> _TASK ITEM_: Please return the lines below verbatim, beginning at the one that has "-38,38 -20,-21 -5,-7z" and stopping after the one that has "M869,505l6,8 -9,10 -6,-7z", and add no other lines.

SUPPLIED RECORDS Start Marker

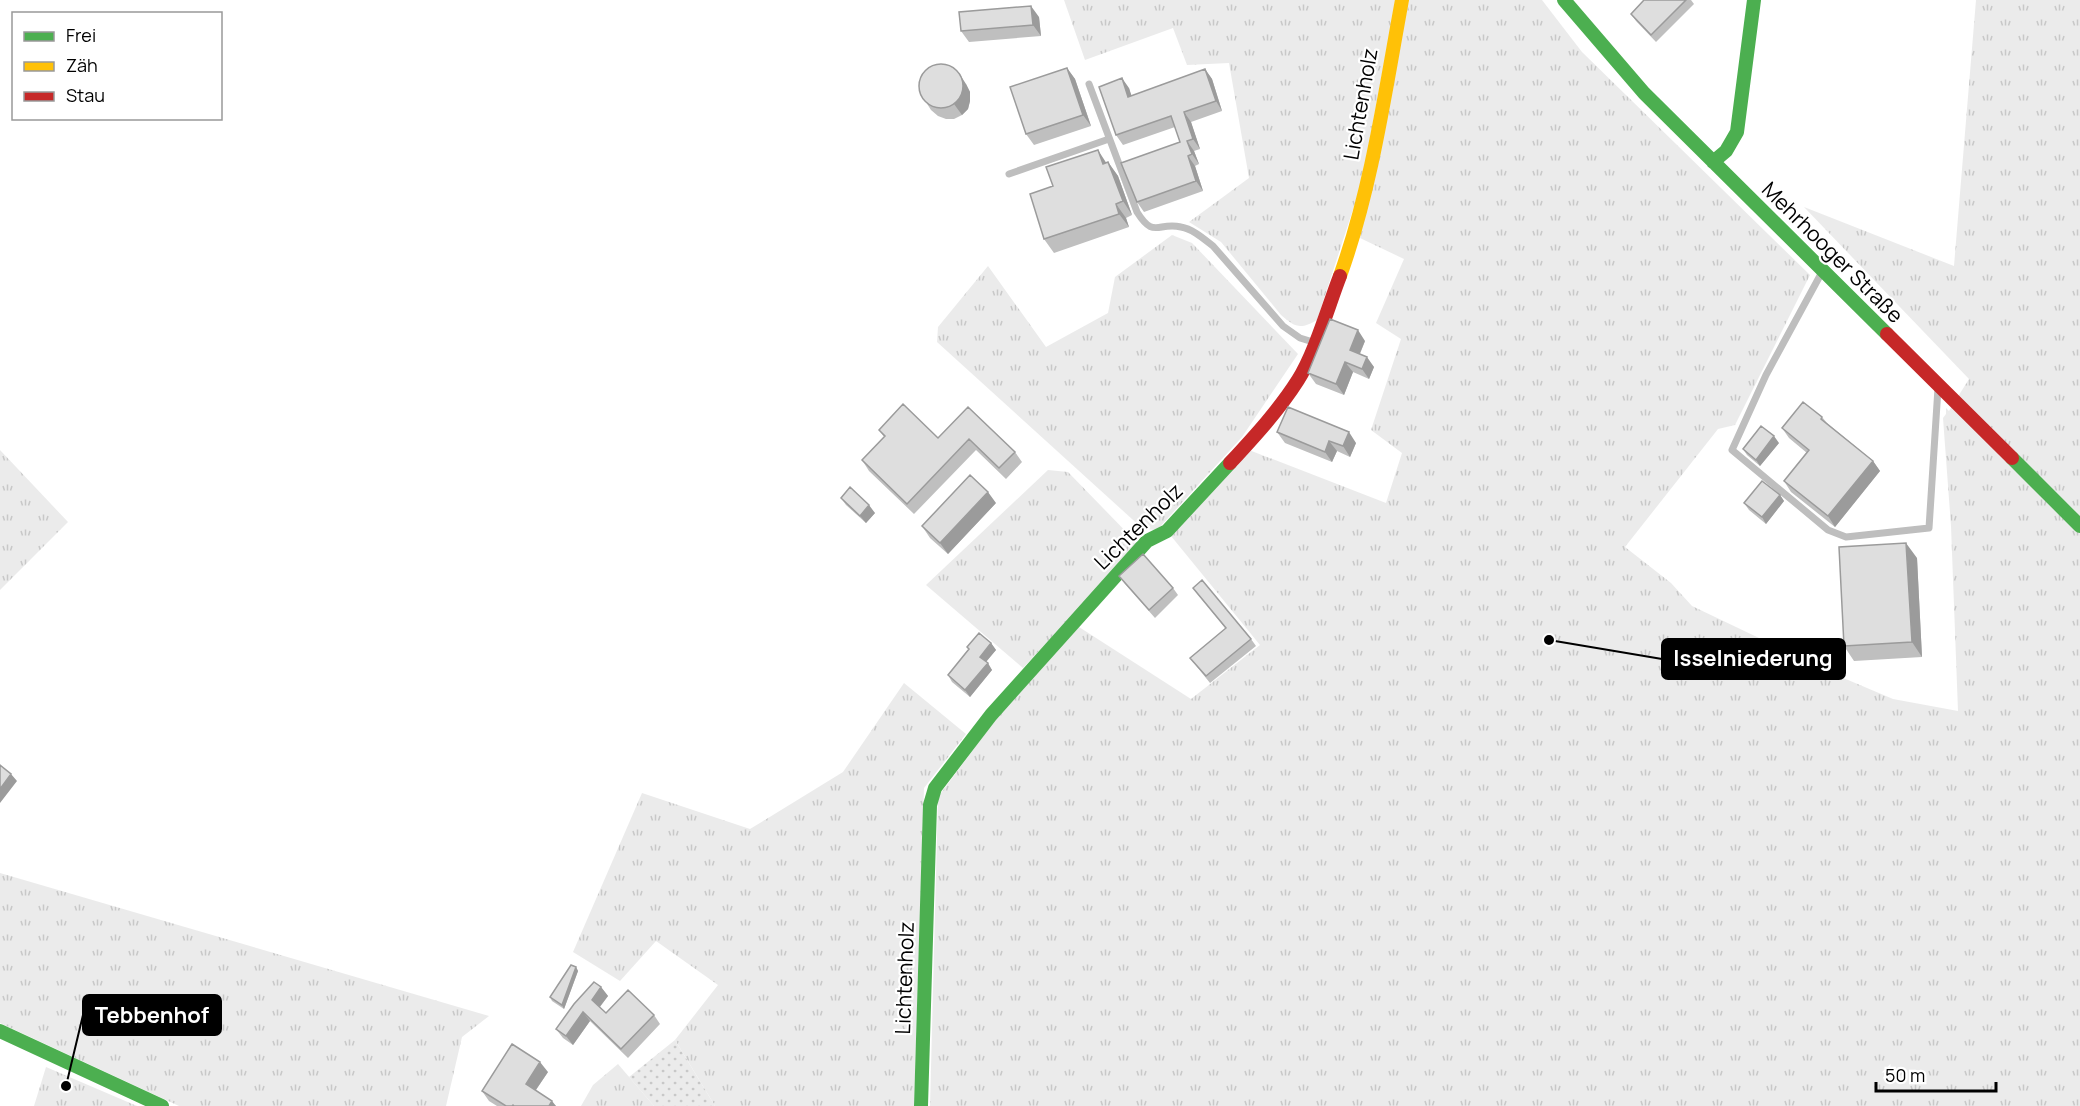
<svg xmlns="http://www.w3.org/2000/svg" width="2080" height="1106" viewBox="0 0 2080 1106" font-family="Manrope,sans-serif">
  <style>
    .grass { fill: url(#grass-tufts) }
    .garden { fill: url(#garden-dots) }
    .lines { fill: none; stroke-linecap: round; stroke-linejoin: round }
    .lane { stroke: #bebebe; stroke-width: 7 }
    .fast { stroke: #4caf50; stroke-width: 14 }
    .slow { stroke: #ffc107; stroke-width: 14 }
    .jam { stroke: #c62828; stroke-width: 14 }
    .wall { fill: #bfbfbf }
    .shaded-wall { fill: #9b9b9b }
    .building { fill: #dedede; stroke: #9b9b9b; stroke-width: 1.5 }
    .labels { text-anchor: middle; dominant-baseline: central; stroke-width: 4.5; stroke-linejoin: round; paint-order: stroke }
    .street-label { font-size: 21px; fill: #000; stroke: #fff }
    .leader { fill: none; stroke: #000; stroke-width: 2 }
    .callout-dot { fill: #000; stroke: #fff; stroke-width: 2 }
    .callout { fill: #000; stroke: #000; stroke-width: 2 }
    .callout-label { font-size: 22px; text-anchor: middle; font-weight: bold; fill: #fff }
  </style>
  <defs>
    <pattern id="grass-tufts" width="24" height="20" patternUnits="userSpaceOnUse" patternTransform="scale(1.5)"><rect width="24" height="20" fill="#ebebeb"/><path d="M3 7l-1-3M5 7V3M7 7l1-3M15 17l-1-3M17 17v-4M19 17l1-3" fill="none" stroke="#c8c8c8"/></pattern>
    <pattern id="garden-dots" width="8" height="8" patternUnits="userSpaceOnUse" patternTransform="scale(1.5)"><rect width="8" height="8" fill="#ebebeb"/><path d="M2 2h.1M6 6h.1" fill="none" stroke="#c8c8c8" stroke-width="1.8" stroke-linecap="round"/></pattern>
  </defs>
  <rect width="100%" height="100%" fill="#fff"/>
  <path class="grass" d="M1064,0h332l-35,185 -44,135c-17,10 -22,7 -36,-5l-60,-73 -32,-20 60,-44 -20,-115 -42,2 -14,-37 -88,32z
    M1409,0h133l40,52 228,223 -75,150 -17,4 -93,118 46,36 21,23 149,71 52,22 65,12 -7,-185 -8,-108 3,-4v-6l3,3 20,-32 -165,-172 150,59 22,-266h104v1106h-1150l8,-309 73,-98 68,-72 112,72 69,-54 -89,-109 78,-86 137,53 16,-50 -31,-23 30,-91 -25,-16 28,-64 -44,-21z
    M1172,235l20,8 106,111 -56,83 -85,93 -14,-1 -206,-187 1,-15 50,-61 58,81 62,-34 7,-36z
    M0,450l68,72 -68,68z
    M1048,470l20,2 70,72 -115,124 -97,-83z
    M904,683l62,51 -42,54 -10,318h-199l-40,-66 43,-55 -62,-44 -36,40 -47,-29 69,-159 108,36 93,-57z
    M0,873l489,143 -27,21 -16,69h-267l-179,-83z
    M618,1064l36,42h-73l12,-21z
    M46,1067l91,39h-103z"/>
  <path class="garden" d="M675,1040l40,66h-61l-25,-29z"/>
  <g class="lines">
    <path class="lane" d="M1089,84l48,128c17,27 20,10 44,15 12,2 23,12 32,19l70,80 17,12 13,4
      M1009,174l100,-35
      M1822,272l-56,103 -34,75 96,80 18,7 83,-9 9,-140"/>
    <path class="fast" d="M1564,0l80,93 243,241
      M1713,162l13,-11 11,-19 17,-132
      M2012,458l68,68
      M0,1031l162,75
      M921,1106l9,-301 5,-17 56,-73 156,-174 20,-10 63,-68"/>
    <path class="slow" d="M1340,276c32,-89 45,-184 62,-276"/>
    <path class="jam" d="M1887,334l125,124
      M1230,463c24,-26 49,-53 68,-83 17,-27 30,-73 42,-104"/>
  </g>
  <path class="wall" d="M1644,0h47l3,4 -38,38 -20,-21 -5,-7z
    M1039,17l2,19 -72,6 -8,-11z
    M1067,68l8,11 16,47 -57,19 -8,-11z
    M1205,69l7,10 10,32 -31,11 9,27 -6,2 5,13 -4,2 8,25 -59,21 -7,-10 43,-60 -5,-15 -52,18 -7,-10 13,-47 2,8z
    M966,84l4,8v9l-2,8 -6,6 -8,4h-8l-8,-3 -7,-6 -7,-11z
    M1108,162l10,14 14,39 -6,3 3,9 -75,26 -10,-14z
    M1365,341l-5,13 14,13 -5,12 -16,-7 -9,23 -28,-11 -8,-11z
    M968,407l47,45 7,10 -16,17 -30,-29 -62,64 -45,-43 -7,-11 22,-23 -5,-7 59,8z
    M1822,417l5,6 46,38 7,10 -45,56 -44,-35 -7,-11 23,-28 -18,-15 -7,-10z
    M1277,432l79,11 -6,14 -13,-6 -5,11 -47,-19z
    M1779,443l-19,23 -13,-11 -4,-6z
    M1780,495l4,6 -18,23 -17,-14 -5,-7z
    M841,498l34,15 -9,10 -20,-18z
    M996,503l-48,51 -18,-16 -8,-12z
    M1917,558l5,99 -68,4 -10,-15z
    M1119,576l54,12 5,7 -23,23 -30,-34z
    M1193,588l58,51 5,7 -46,37 -20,-25 36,-29z
    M991,643l5,7 -10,12 6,8 -22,27 -18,-15 -4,-7 21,-25 -2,-3z
    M576,967l2,4 -14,38 -12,-8 -2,-4z
    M601,987l7,9 -8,11 6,6 48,2 6,9 -32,34 -38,-37 -17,24 -10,-7 -7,-9z
    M548,1072l-12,18 20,16h-59l-8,-5 -7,-10z"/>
  <path class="shaded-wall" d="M1031,6l8,11 2,19 -8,-11z
    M1067,68l8,11 16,47 -8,-11z
    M1205,69l7,10 10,32 -6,-10z
    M959,73l7,11 4,8v9l-2,8 -6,6 -8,-11z
    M1122,78l7,10 6,18 -7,-9z
    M1184,112l7,10 9,27 -7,-10z
    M1187,141l7,10 5,13 -7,-10z
    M1098,150l9,14h-4z
    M1188,156l7,10 8,25 -7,-10z
    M1108,162l10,14 14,39 -9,-14z
    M1116,204l10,14 3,9 -10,-13z
    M1358,330l7,11 -8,19 -7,-10z
    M1367,357l7,10 -5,12 -7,-10z
    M1345,362l8,10 -9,23 -8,-11z
    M1349,432l7,11 -6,14 -7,-11z
    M1774,436l5,7 -19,23 -4,-6z
    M1329,441l8,10 -5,11 -7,-10z
    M1873,461l7,10 -45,56 -7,-11z
    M988,492l8,11 -48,51 -8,-11z
    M1780,495l4,6 -18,23 -4,-7z
    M869,505l6,8 -9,10 -6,-7z
    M1906,543l11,15 5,99 -10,-15z
    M991,643l5,7 -11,13 -5,-6z
    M988,663l4,7 -22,27 -5,-7z
    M11,774l6,7 -17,22v-14z
    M576,967l2,4 -14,38 -2,-4z
    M601,987l7,9 -10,13 -6,-9z
    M583,1012l7,9 -17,24 -7,-9z
    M540,1062l8,10 -15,22 -7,-10z
    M552,1101l4,5h-7z"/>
  <path class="building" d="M1644,0h42l-35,35 -20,-21z
    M1031,6l2,19 -72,6 -2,-19z
    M919 86a22 22 0 1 1 44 0a22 22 0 1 1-44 0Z
    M1067,68l16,47 -57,19 -16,-47z
    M1205,69l11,32 -32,11 9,27 -6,2 5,13 -4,2 8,25 -59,21 -16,-39 59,-21 -9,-26 -55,19 -17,-48 23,-9 6,19z
    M1098,150l5,14 5,-2 15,39 -7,3 3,10 -75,25 -14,-45 23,-8 -7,-19z
    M1330,319l28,11 -8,20 17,7 -5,12 -17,-7 -9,22 -28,-11z
    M1803,402l19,15 -1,2 52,42 -45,55 -44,-35 25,-31 -27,-22z
    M903,404l35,34 30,-31 47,45 -16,16 -30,-29 -62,65 -45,-44 23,-24 -6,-6z
    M1288,407l61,25 -6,14 -14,-5 -4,11 -48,-20z
    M1761,426l13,10 -18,24 -13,-11z
    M970,475l18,17 -48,51 -18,-17z
    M1762,481l18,14 -18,22 -18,-14z
    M850,487l19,18 -9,11 -19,-18z
    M1906,543l6,99 -68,4 -5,-99z
    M1143,554l30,34 -24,22 -30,-34z
    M1202,580l49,59 -45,37 -16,-18 36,-30 -33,-40z
    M979,633l12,10 -11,14 8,6 -23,27 -17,-15 21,-26 -2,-2z
    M0,765l11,9 -11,15z
    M571,965l5,2 -14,38 -12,-8z
    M594,982l7,5 -9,13 14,13 22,-23 26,25 -33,34 -38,-37 -17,24 -10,-7 18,-25z
    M512,1044l28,18 -14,22 26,17 -3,5h-35l-1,-1 -1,1h-6l-24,-15z"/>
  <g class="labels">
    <g class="street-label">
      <text transform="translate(1360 104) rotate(-80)">Lichtenholz</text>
      <text transform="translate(1833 252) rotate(45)">Mehrhooger Straße</text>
      <text transform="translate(1138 526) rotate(-44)">Lichtenholz</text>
      <text transform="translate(904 978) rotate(-88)">Lichtenholz</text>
    </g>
  </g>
  <path class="leader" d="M1549 640L1662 659M66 1086L83 1015"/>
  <g class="callout-dot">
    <circle cx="1549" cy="640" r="6"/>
    <circle cx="66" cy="1086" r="6"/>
  </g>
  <g class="callout">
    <rect x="1662" y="639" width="183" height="40" rx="6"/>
    <rect x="83" y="995" width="138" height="40" rx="6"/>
  </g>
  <g class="callout-label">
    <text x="1753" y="666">Isselniederung</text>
    <text x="152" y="1023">Tebbenhof</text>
  </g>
  <rect x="12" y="12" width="210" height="108" fill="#ffffff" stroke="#999999" stroke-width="1.5"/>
  <rect x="24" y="32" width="30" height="9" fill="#4caf50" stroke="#999999" stroke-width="1.5"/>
  <text x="66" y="42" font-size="18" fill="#000000">Frei</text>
  <rect x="24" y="62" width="30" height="9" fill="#ffc107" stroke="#999999" stroke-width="1.5"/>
  <text x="66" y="72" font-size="18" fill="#000000">Zäh</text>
  <rect x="24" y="92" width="30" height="9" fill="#c62828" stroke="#999999" stroke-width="1.5"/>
  <text x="66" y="102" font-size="18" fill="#000000">Stau</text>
  <path d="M1876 1082v9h120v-9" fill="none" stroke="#000000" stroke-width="3"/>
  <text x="1885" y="1082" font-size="18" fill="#000000" stroke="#ffffff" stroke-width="4.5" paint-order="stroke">50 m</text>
</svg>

SUPPLIED RECORDS End Marker

> _RESULT OF THE EXERCISE_:
  <path class="wall" d="M1644,0h47l3,4 -38,38 -20,-21 -5,-7z
    M1039,17l2,19 -72,6 -8,-11z
    M1067,68l8,11 16,47 -57,19 -8,-11z
    M1205,69l7,10 10,32 -31,11 9,27 -6,2 5,13 -4,2 8,25 -59,21 -7,-10 43,-60 -5,-15 -52,18 -7,-10 13,-47 2,8z
    M966,84l4,8v9l-2,8 -6,6 -8,4h-8l-8,-3 -7,-6 -7,-11z
    M1108,162l10,14 14,39 -6,3 3,9 -75,26 -10,-14z
    M1365,341l-5,13 14,13 -5,12 -16,-7 -9,23 -28,-11 -8,-11z
    M968,407l47,45 7,10 -16,17 -30,-29 -62,64 -45,-43 -7,-11 22,-23 -5,-7 59,8z
    M1822,417l5,6 46,38 7,10 -45,56 -44,-35 -7,-11 23,-28 -18,-15 -7,-10z
    M1277,432l79,11 -6,14 -13,-6 -5,11 -47,-19z
    M1779,443l-19,23 -13,-11 -4,-6z
    M1780,495l4,6 -18,23 -17,-14 -5,-7z
    M841,498l34,15 -9,10 -20,-18z
    M996,503l-48,51 -18,-16 -8,-12z
    M1917,558l5,99 -68,4 -10,-15z
    M1119,576l54,12 5,7 -23,23 -30,-34z
    M1193,588l58,51 5,7 -46,37 -20,-25 36,-29z
    M991,643l5,7 -10,12 6,8 -22,27 -18,-15 -4,-7 21,-25 -2,-3z
    M576,967l2,4 -14,38 -12,-8 -2,-4z
    M601,987l7,9 -8,11 6,6 48,2 6,9 -32,34 -38,-37 -17,24 -10,-7 -7,-9z
    M548,1072l-12,18 20,16h-59l-8,-5 -7,-10z"/>
  <path class="shaded-wall" d="M1031,6l8,11 2,19 -8,-11z
    M1067,68l8,11 16,47 -8,-11z
    M1205,69l7,10 10,32 -6,-10z
    M959,73l7,11 4,8v9l-2,8 -6,6 -8,-11z
    M1122,78l7,10 6,18 -7,-9z
    M1184,112l7,10 9,27 -7,-10z
    M1187,141l7,10 5,13 -7,-10z
    M1098,150l9,14h-4z
    M1188,156l7,10 8,25 -7,-10z
    M1108,162l10,14 14,39 -9,-14z
    M1116,204l10,14 3,9 -10,-13z
    M1358,330l7,11 -8,19 -7,-10z
    M1367,357l7,10 -5,12 -7,-10z
    M1345,362l8,10 -9,23 -8,-11z
    M1349,432l7,11 -6,14 -7,-11z
    M1774,436l5,7 -19,23 -4,-6z
    M1329,441l8,10 -5,11 -7,-10z
    M1873,461l7,10 -45,56 -7,-11z
    M988,492l8,11 -48,51 -8,-11z
    M1780,495l4,6 -18,23 -4,-7z
    M869,505l6,8 -9,10 -6,-7z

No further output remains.